1 is a multiplexer (MUX), 2 and 2 'are VC-11 POH adders, 3 is a TU-11 pointer adder, 4 is an upper frame overhead adder, and 5 is an electrical / optical converter (E / O). , 6 is the O / E, 7 is the upper frame overhead termination unit, 8 is the TU-11 pointer termination unit, 8 'is the TU-11 pointer replacement unit, 9 is the VC-11 POH termination unit, 10 is the demultiplexing unit (DMUX) ), 11 is a time-division processing control unit, 12 is a stuff byte detection unit, 13, 19, 23, 26, 31 is an AND circuit, 14 is a BIP-2 arithmetic circuit, 15 is a parity insertion unit, 16, 17, 20, 21, 23, 24, 27, 28, 29, 32 denote exclusive OR (EX-OR) circuits, and 18, 22, 25, 30 denote FFs.

──────────────────────────────────────────────────続 き Continuation of the front page (56) References JP-A-5-91090 (JP, A) JP-A-7-50652 (JP, A) JP-A-5-37497 (JP, A) International Publication 93/25029 (WO, A1) (58) Fields investigated (Int. Cl. ⁷ , DB name) H04L 1/00 H04J 3/00 H03M 13/00

Claims (2)

(57) [Claims] 1. A new synchronous digital hierarchy (SD)

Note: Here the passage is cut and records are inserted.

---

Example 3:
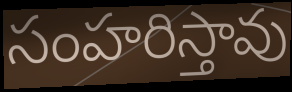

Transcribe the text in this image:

సంహరిస్తావు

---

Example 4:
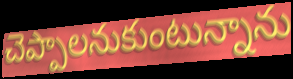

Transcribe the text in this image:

చెప్పాలనుకుంటున్నాను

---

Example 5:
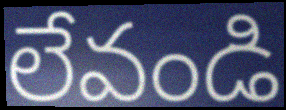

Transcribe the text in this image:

లేవండి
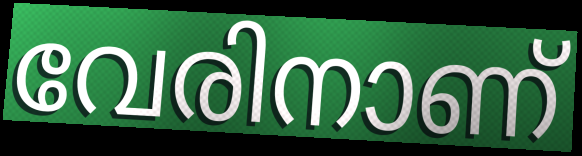
വേരിനാണ്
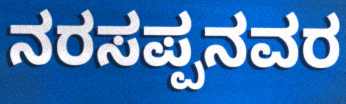
ನರಸಪ್ಪನವರ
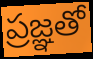
ప్రజ్ఞతో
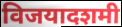
विजयादशमी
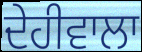
ਦੇਹੀਵਾਲਾ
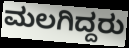
ಮಲಗಿದ್ದರು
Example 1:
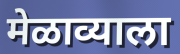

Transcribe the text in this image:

मेळाव्याला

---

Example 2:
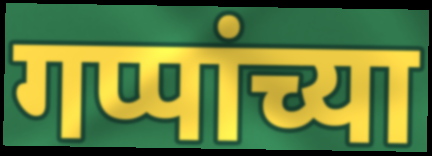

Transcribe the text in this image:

गप्पांच्या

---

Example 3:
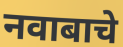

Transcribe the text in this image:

नवाबाचे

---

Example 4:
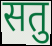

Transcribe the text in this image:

सतु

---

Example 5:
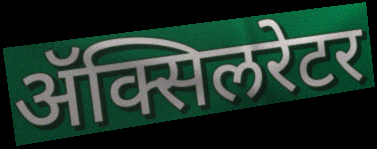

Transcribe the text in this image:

ॲक्सिलरेटर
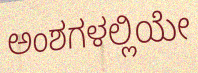
ಅಂಶಗಳಲ್ಲಿಯೇ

A BIP-2 calculation circuit of the transmission apparatus for multiplexing to the upper frame using the stuff byte for frequency adjustment a plurality of lower frame in H), staff by in multiplexed data to said upper frame
A BIP-2 arithmetic circuit, wherein the stuff byte is always included in the operation range of the BIP-2 when the BIP-2 is included. 2. A new synchronous digital hierarchy (SD)

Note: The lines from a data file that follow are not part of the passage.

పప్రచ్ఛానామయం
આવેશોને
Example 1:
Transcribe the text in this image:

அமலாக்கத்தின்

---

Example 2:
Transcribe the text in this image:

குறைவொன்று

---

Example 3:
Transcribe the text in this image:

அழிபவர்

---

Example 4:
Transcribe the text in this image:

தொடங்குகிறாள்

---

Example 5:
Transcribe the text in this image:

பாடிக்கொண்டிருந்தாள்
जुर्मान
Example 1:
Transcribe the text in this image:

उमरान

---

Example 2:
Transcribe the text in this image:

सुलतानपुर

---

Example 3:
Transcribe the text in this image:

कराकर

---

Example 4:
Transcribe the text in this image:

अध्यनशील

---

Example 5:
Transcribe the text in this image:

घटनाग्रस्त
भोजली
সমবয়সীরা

H) A BIP-2 check circuit of a transmission device for multiplexing a plurality of lower frames into an upper frame using stuff bytes for frequency adjustment in H), wherein the multiplexing is performed after pointers are changed for frame switching. Data contains stuff bytes,
A BIP-2 check circuit characterized in that when multiplexed data is checked for BIP-2 in a time-division manner, the operation range always includes the stuff byte.